Your task:
Rewrite the lines of all the items below, putting "vernacular name" wherever "common name" appears and leaving everything else unchanged.

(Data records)
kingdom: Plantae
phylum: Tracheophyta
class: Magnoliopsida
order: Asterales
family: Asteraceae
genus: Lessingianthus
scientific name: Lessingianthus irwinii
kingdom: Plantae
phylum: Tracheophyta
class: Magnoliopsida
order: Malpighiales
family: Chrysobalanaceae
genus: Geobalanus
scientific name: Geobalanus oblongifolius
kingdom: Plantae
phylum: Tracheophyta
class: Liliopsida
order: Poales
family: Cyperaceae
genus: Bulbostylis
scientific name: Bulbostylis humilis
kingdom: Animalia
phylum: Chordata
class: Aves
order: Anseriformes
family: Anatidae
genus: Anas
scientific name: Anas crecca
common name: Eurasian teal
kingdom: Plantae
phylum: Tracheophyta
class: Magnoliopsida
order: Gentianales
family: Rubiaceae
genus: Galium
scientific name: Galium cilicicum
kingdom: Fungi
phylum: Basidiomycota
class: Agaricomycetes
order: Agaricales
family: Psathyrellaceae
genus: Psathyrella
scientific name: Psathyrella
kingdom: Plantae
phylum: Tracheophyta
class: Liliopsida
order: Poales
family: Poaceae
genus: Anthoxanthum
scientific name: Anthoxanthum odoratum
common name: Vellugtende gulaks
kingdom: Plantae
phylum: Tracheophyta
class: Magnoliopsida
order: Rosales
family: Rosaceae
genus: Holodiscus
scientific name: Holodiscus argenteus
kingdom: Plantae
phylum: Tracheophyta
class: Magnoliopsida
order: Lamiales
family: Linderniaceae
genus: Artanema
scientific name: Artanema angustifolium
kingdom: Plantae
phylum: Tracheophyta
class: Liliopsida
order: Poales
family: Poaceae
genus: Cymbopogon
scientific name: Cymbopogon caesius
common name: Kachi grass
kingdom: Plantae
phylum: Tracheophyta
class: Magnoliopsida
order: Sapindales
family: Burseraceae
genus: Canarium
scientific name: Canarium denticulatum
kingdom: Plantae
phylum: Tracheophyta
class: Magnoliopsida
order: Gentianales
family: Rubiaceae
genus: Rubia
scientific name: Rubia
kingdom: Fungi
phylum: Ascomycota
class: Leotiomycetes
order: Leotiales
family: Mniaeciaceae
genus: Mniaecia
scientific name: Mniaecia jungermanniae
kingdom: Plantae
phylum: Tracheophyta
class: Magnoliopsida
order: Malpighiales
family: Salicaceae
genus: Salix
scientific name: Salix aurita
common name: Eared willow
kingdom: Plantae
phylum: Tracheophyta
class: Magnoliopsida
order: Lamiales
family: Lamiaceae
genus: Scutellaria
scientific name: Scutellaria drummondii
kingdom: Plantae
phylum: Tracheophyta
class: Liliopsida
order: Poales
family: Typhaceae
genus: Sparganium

Answer to this task:
kingdom: Plantae
phylum: Tracheophyta
class: Magnoliopsida
order: Asterales
family: Asteraceae
genus: Lessingianthus
scientific name: Lessingianthus irwinii
kingdom: Plantae
phylum: Tracheophyta
class: Magnoliopsida
order: Malpighiales
family: Chrysobalanaceae
genus: Geobalanus
scientific name: Geobalanus oblongifolius
kingdom: Plantae
phylum: Tracheophyta
class: Liliopsida
order: Poales
family: Cyperaceae
genus: Bulbostylis
scientific name: Bulbostylis humilis
kingdom: Animalia
phylum: Chordata
class: Aves
order: Anseriformes
family: Anatidae
genus: Anas
scientific name: Anas crecca
vernacular name: Eurasian teal
kingdom: Plantae
phylum: Tracheophyta
class: Magnoliopsida
order: Gentianales
family: Rubiaceae
genus: Galium
scientific name: Galium cilicicum
kingdom: Fungi
phylum: Basidiomycota
class: Agaricomycetes
order: Agaricales
family: Psathyrellaceae
genus: Psathyrella
scientific name: Psathyrella
kingdom: Plantae
phylum: Tracheophyta
class: Liliopsida
order: Poales
family: Poaceae
genus: Anthoxanthum
scientific name: Anthoxanthum odoratum
vernacular name: Vellugtende gulaks
kingdom: Plantae
phylum: Tracheophyta
class: Magnoliopsida
order: Rosales
family: Rosaceae
genus: Holodiscus
scientific name: Holodiscus argenteus
kingdom: Plantae
phylum: Tracheophyta
class: Magnoliopsida
order: Lamiales
family: Linderniaceae
genus: Artanema
scientific name: Artanema angustifolium
kingdom: Plantae
phylum: Tracheophyta
class: Liliopsida
order: Poales
family: Poaceae
genus: Cymbopogon
scientific name: Cymbopogon caesius
vernacular name: Kachi grass
kingdom: Plantae
phylum: Tracheophyta
class: Magnoliopsida
order: Sapindales
family: Burseraceae
genus: Canarium
scientific name: Canarium denticulatum
kingdom: Plantae
phylum: Tracheophyta
class: Magnoliopsida
order: Gentianales
family: Rubiaceae
genus: Rubia
scientific name: Rubia
kingdom: Fungi
phylum: Ascomycota
class: Leotiomycetes
order: Leotiales
family: Mniaeciaceae
genus: Mniaecia
scientific name: Mniaecia jungermanniae
kingdom: Plantae
phylum: Tracheophyta
class: Magnoliopsida
order: Malpighiales
family: Salicaceae
genus: Salix
scientific name: Salix aurita
vernacular name: Eared willow
kingdom: Plantae
phylum: Tracheophyta
class: Magnoliopsida
order: Lamiales
family: Lamiaceae
genus: Scutellaria
scientific name: Scutellaria drummondii
kingdom: Plantae
phylum: Tracheophyta
class: Liliopsida
order: Poales
family: Typhaceae
genus: Sparganium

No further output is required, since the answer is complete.